The purpose of this project is to take in input a sequence of words corresponding to a random permutation of a given English sentence and reconstruct the original sentence. The output can be either produced in a single shot or through an iterative (autoregressive) loop generating a single token at a time.
CONSTRAINTS:
- No pretrained model can be used.
- The neural network models should have less the 20M parameters.
- No postprocessing should be done (e.g. no beam search)
- Any additional training data cannot be used.
This script contains functions and configurations used for training and evaluating various transformer models on sequence data. The main focus of this analysis is to optimize model performance, efficiency, and accuracy by experimenting with different configurations such as the number of encoder and decoder layers, embedding dimension, attention heads, intermediate dimension, dense layers, and loss functions.
Below are examples demonstrating the usage of the primary functions within this script:
- Calculate Score: You can calculate the similarity score between two sentences using the
score
function as shown in the example below:
from difflib import SequenceMatcher
# Define two sample sentences
sentence1 = "This is a test sentence."
sentence2 = "This is another test sentence."
# Calculate and print the similarity score
similarity_score = SequenceMatcher(None, sentence1, sentence2).ratio()
print("Similarity Score:", similarity_score)
- Run Model on Scrambled Inputs: To generate output sequences for scrambled input sequences using a trained model, you can use the
run_model_on_scrambled_inputs
function as follows:
import numpy as np
from tensorflow import keras
# Assume a pre-trained model
model = keras.models.Sequential()
# Define input sequences
input_sequences = np.array([[1, 2, 3, 4, 0], [5, 6, 7, 2, 0]])
# Generate and print output sequences
output_sequences = run_model_on_scrambled_inputs(model, input_sequences)
print("Output Sequences:", output_sequences)
- Calculate Scores for Test Sequences: To calculate scores for test sequences using a model or base input data, you can use the
calculate_score_for_test_sequences
function as shown in the example below:
import collections
# Calculate and print the base score for the test data without the model
base_scores = calculate_score_for_test_sequences()

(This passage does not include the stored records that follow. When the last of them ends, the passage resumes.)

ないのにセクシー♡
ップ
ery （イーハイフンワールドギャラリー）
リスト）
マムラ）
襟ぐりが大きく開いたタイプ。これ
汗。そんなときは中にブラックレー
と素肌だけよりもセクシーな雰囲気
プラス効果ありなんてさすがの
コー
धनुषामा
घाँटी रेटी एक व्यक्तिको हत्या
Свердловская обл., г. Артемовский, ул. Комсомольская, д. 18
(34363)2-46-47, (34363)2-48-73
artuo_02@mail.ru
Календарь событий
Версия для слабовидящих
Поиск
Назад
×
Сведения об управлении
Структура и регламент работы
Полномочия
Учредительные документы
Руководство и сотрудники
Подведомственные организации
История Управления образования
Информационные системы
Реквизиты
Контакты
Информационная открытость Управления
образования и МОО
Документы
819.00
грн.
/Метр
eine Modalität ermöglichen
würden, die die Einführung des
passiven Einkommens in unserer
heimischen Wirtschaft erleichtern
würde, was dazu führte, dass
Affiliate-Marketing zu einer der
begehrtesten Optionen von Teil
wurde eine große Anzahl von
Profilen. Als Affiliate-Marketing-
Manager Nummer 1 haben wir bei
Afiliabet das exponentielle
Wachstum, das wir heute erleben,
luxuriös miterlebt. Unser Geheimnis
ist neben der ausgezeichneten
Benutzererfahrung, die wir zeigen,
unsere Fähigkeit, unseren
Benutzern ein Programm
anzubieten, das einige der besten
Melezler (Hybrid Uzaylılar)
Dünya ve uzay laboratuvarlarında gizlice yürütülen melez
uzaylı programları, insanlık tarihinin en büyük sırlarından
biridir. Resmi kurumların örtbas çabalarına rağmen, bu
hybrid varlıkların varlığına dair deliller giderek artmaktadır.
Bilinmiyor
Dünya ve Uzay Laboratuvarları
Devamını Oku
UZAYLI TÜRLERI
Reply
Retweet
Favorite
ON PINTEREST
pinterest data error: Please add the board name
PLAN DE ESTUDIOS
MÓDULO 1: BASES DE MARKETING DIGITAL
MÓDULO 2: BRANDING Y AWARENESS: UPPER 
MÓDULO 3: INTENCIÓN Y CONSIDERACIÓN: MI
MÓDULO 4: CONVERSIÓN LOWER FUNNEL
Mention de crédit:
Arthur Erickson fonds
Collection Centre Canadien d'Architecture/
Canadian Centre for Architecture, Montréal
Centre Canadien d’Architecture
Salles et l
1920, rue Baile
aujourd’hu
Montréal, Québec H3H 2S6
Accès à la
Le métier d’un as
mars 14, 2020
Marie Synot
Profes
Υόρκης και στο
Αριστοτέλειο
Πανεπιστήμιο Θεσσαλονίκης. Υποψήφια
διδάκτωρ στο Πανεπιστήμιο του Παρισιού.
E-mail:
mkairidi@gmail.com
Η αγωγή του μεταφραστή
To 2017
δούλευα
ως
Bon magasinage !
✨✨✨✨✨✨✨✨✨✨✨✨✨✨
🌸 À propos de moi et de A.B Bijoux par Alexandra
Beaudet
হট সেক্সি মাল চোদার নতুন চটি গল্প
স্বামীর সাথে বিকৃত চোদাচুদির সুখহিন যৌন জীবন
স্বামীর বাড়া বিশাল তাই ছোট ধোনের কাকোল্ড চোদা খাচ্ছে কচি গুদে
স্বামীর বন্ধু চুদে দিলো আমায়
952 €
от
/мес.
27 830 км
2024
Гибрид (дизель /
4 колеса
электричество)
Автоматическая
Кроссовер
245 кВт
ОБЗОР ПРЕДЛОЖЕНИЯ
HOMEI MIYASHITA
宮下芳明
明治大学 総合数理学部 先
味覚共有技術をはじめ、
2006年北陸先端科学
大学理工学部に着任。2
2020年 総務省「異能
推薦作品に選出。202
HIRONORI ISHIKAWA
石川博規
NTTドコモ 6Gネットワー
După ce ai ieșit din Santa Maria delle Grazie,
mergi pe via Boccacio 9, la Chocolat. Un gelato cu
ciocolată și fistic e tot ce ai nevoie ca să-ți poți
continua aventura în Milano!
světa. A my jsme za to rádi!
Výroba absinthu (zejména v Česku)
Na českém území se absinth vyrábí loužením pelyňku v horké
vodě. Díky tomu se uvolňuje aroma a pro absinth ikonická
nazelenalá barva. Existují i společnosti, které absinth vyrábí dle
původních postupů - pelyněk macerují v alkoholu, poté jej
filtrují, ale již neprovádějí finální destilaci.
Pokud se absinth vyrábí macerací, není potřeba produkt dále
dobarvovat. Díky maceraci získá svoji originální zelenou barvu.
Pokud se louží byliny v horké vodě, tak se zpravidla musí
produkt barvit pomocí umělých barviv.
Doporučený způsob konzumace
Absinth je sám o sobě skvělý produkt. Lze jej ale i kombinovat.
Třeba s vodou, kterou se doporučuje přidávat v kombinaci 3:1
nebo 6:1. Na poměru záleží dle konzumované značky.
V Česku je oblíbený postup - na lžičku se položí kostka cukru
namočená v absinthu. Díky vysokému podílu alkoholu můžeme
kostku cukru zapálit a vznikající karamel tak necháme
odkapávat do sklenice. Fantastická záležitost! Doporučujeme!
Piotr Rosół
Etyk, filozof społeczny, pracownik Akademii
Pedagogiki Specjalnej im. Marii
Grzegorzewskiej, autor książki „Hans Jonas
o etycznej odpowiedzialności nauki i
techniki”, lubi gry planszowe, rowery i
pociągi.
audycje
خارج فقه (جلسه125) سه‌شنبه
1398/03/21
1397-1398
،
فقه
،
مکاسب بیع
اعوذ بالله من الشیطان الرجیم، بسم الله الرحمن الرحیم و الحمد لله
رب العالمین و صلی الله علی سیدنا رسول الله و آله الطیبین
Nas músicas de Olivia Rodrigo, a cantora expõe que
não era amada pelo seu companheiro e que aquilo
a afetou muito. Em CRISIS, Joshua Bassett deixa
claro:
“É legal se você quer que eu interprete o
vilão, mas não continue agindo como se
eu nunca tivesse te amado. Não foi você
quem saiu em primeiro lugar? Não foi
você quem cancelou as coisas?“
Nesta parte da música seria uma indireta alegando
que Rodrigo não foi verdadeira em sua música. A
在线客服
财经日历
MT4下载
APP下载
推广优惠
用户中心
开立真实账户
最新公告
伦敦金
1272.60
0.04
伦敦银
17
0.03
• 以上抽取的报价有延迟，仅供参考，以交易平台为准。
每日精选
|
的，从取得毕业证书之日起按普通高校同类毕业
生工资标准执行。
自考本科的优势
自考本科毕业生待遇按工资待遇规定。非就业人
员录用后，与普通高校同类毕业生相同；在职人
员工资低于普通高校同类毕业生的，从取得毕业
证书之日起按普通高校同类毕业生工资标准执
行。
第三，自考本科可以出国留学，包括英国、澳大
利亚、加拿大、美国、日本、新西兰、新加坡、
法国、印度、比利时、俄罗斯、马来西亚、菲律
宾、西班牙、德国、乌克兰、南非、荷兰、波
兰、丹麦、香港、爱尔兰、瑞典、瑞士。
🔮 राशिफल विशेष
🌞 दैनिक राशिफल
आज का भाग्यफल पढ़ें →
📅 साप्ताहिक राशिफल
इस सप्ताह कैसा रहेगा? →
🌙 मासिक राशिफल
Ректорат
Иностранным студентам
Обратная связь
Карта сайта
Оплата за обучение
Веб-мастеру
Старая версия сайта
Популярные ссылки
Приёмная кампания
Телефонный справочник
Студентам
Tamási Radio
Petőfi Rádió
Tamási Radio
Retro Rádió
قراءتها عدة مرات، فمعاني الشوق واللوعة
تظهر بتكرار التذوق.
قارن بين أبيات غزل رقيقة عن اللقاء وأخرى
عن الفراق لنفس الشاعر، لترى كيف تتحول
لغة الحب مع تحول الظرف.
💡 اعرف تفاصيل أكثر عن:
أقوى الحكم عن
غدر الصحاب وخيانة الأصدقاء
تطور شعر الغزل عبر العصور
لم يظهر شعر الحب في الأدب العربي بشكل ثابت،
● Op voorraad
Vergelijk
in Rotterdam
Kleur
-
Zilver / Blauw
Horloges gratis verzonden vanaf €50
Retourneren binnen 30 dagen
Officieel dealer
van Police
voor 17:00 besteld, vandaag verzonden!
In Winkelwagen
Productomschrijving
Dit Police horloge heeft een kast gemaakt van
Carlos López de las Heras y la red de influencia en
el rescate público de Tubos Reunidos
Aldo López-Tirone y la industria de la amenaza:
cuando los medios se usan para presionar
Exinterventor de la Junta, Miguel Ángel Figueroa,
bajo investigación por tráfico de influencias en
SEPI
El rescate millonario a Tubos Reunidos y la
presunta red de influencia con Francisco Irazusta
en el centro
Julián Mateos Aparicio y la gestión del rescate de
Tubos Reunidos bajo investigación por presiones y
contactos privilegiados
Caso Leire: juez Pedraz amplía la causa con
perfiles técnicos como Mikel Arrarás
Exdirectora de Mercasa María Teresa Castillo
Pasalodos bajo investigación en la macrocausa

# Calculate and print the score for the test data with the model
model_scores = calculate_score_for_test_sequences(num_samples=4000, use_model=True)
- Score Calculation: Function to calculate the similarity score between two strings using the SequenceMatcher algorithm.
- Model Inference: Function to run a model on scrambled inputs and return the predicted output sequences.
- Special Tokens Removal: Function to remove special tokens "" and "" from a sentence.
- Score Calculation for Test Sequences: Function to calculate scores for test sequences using either a model or base input data.
The baseline configuration used 6 encoder and decoder layers resulting in approximately 14 million parameters and achieved a score of 0.51 on the training set.
Different configurations were tested to analyze their impact on model performance, efficiency, and accuracy:
- Model Parameter Analysis: Increasing complexity may not necessarily lead to improved accuracy in all cases. Modifying the number of encoder and decoder layers from 6 to 10 increased model parameters to approximately 14 million but yielded similar performance.
- Attention Heads Analysis: Changing the number of attention heads to 20 resulted in a lower score (0.50) compared to the 20M model and started overfitting after the 14th epoch, highlighting the importance of careful tuning.
- Intermediate Dimension Analysis: Modifying the intermediate dimension did not significantly impact performance, resulting in a model with approximately 14 million parameters similar to other configurations.
- Dense Layers and Loss Function Analysis: Adding additional dense layers before the main dense layer of the neural network resulted in a model with 11.5 million parameters but did not improve performance significantly. Using sparse categorical crossentropy instead of categorical crossentropy led to improved training time, reduced RAM usage, and comparable performance.
- Final Configuration: For the final configuration, an embedding size of 128 and layer normalization before the final dense layer were used. This resulted in a model with approximately 11 million parameters, which performed similarly to the 20M model, demonstrating that optimal results can be achieved with careful configuration tuning and the right balance between complexity and efficiency.
Overall, these experiments demonstrate the importance of careful tuning and the right balance between model complexity and efficiency in achieving competitive results.